What you are asked to do: Transcribe all the entries word for word, skipping the pictures.
[Data shown]
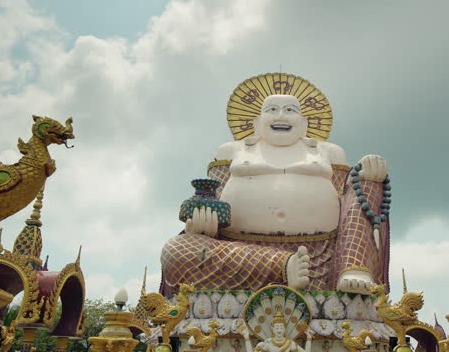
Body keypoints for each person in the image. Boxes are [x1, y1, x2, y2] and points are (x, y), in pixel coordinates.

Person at [160, 87, 389, 295]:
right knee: (175, 251)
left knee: (365, 184)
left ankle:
[/Data shown]
Final answer:
Body keypoints for each person in the image. Boxes are [x1, y1, x2, y2] and points are (x, y), in pixel coordinates.

Person at [160, 87, 389, 295]:
right knee: (175, 251)
left knee: (365, 184)
left ankle:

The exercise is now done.